▶ **Input data**

+ + + + + + +

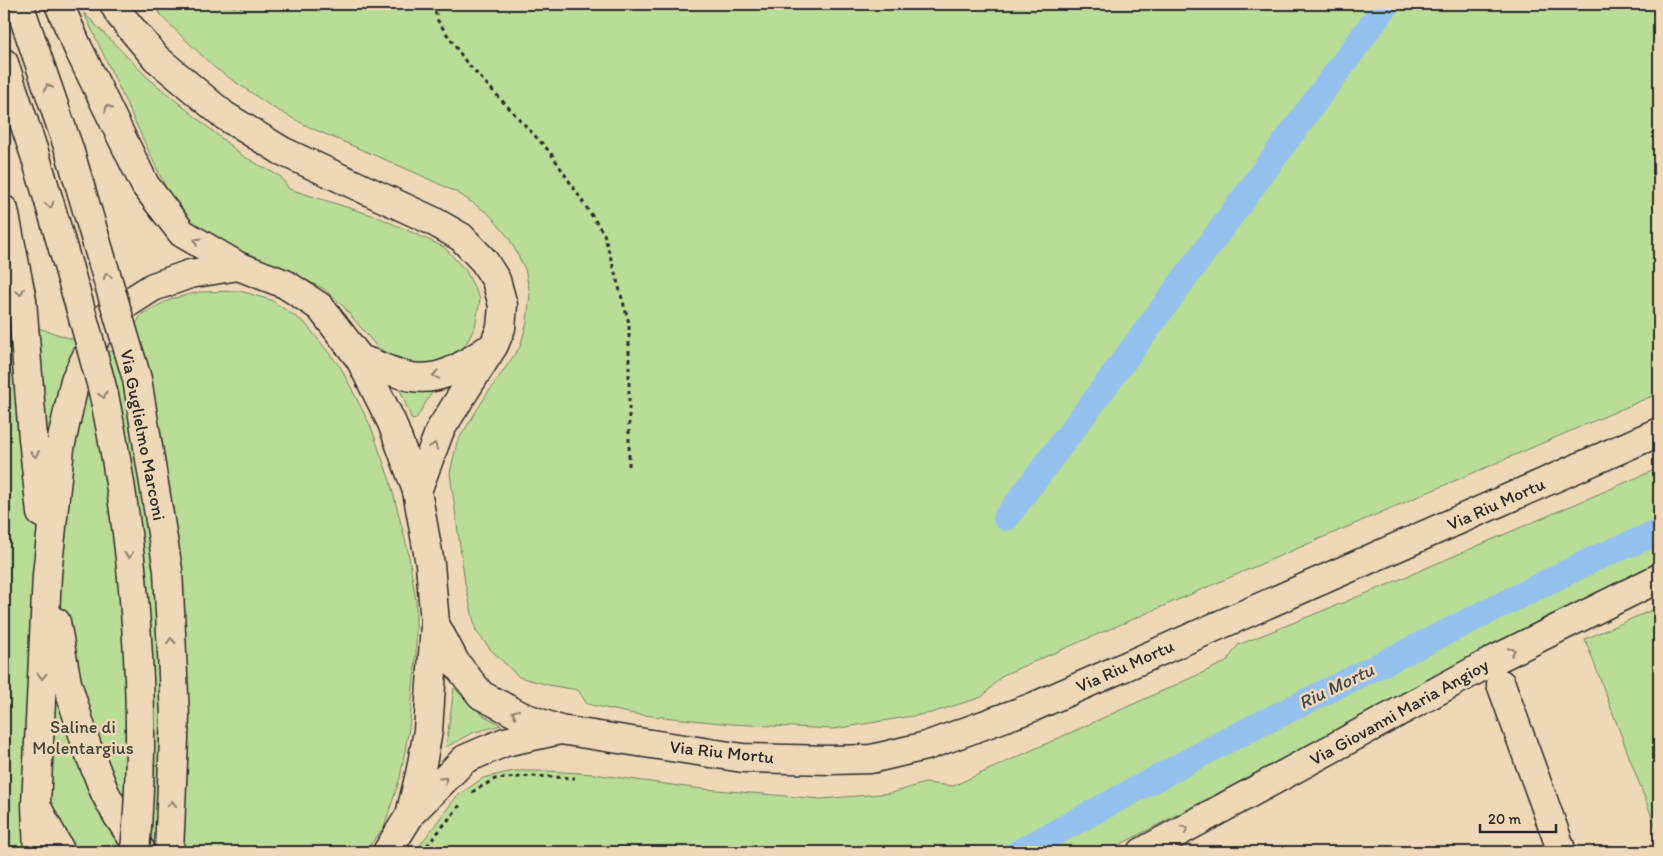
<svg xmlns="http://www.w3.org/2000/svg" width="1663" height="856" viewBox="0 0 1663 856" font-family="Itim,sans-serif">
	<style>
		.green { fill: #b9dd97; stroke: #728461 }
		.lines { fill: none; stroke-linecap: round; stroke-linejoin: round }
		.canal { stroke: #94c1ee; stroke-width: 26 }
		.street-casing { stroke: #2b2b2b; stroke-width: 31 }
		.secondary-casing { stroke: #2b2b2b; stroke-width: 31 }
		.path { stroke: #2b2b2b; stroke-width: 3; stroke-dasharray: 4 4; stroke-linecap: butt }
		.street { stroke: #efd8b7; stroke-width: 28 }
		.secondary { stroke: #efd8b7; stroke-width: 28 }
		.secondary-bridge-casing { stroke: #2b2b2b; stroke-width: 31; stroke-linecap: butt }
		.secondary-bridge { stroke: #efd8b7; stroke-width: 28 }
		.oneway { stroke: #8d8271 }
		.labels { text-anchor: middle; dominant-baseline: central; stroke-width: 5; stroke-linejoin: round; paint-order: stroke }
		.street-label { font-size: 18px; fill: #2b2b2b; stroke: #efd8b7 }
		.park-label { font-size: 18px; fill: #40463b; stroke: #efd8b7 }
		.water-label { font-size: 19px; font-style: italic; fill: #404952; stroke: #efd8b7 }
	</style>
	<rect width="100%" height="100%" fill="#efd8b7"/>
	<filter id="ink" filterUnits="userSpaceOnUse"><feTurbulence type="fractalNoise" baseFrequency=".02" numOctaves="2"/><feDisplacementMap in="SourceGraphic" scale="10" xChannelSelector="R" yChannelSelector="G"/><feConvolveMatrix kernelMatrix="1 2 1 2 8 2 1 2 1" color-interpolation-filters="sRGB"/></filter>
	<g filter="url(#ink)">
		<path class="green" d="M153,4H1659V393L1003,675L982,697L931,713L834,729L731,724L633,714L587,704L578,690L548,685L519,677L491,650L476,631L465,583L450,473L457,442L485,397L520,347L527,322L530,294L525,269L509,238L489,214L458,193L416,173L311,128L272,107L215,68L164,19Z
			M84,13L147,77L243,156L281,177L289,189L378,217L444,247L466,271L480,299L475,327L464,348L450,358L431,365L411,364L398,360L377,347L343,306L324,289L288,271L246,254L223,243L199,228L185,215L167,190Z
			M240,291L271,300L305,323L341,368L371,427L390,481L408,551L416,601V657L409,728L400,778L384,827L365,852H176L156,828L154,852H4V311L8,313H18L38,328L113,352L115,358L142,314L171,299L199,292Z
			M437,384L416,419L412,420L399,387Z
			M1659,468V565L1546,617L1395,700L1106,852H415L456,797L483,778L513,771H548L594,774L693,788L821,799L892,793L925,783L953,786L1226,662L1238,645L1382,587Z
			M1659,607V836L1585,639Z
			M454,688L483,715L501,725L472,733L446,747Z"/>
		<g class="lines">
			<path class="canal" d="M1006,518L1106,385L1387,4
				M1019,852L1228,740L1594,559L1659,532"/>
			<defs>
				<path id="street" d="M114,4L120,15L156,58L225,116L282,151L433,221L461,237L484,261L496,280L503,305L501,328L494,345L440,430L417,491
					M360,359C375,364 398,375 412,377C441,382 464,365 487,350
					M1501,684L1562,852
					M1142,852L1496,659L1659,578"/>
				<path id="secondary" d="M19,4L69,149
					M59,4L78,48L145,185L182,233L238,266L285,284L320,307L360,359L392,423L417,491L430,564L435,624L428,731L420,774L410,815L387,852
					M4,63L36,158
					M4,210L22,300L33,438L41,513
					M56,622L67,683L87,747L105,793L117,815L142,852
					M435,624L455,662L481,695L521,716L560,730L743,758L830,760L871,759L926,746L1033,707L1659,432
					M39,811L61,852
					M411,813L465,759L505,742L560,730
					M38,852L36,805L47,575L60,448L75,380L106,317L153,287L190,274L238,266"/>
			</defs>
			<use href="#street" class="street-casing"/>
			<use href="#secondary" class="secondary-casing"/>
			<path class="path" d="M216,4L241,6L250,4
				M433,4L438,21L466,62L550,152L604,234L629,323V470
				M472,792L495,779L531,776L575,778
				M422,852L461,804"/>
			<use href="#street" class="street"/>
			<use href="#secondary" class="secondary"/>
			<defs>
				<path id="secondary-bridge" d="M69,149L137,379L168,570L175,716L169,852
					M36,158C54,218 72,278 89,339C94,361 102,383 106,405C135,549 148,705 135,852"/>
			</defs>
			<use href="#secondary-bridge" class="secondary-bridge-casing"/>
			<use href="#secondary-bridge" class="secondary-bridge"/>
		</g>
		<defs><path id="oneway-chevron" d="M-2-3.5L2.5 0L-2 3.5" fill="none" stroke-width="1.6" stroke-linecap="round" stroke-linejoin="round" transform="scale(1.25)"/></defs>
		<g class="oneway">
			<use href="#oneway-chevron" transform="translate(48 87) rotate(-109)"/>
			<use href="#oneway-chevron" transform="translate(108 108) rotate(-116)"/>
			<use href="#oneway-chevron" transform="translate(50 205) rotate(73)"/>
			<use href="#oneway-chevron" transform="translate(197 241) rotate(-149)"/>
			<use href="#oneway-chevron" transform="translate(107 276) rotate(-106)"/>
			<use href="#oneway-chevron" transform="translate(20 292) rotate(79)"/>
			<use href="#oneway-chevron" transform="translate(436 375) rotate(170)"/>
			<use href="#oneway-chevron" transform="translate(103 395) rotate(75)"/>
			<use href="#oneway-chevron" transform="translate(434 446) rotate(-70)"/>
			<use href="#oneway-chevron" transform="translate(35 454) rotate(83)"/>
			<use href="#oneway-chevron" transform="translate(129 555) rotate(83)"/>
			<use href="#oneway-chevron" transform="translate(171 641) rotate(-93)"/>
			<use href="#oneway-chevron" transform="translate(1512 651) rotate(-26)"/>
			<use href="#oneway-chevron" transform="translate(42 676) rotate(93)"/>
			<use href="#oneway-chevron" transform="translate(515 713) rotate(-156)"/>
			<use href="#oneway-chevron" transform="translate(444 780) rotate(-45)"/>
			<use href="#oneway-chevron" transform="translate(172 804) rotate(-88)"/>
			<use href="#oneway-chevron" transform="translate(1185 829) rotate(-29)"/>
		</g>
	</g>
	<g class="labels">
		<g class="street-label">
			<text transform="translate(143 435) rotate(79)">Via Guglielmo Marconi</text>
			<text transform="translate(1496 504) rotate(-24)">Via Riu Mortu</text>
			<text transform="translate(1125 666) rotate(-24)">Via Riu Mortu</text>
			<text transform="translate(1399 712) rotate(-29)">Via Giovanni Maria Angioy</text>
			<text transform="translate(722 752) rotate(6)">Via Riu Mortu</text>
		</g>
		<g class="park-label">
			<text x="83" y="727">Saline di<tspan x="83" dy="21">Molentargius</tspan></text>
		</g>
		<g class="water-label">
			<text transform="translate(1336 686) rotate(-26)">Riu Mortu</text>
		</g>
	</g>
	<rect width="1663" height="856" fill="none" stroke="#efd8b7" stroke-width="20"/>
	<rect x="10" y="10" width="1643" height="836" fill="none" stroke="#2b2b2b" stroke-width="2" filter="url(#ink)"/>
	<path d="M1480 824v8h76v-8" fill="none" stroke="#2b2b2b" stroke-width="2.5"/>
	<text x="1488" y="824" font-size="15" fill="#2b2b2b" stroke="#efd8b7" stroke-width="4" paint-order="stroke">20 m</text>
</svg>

+ + + + + + +

▶ **How to complete this task**
If a line of the records above holds the word "order", show it.

▶ **Answer section**
		.labels { text-anchor: middle; dominant-baseline: central; stroke-width: 5; stroke-linejoin: round; paint-order: stroke }
	<text x="1488" y="824" font-size="15" fill="#2b2b2b" stroke="#efd8b7" stroke-width="4" paint-order="stroke">20 m</text>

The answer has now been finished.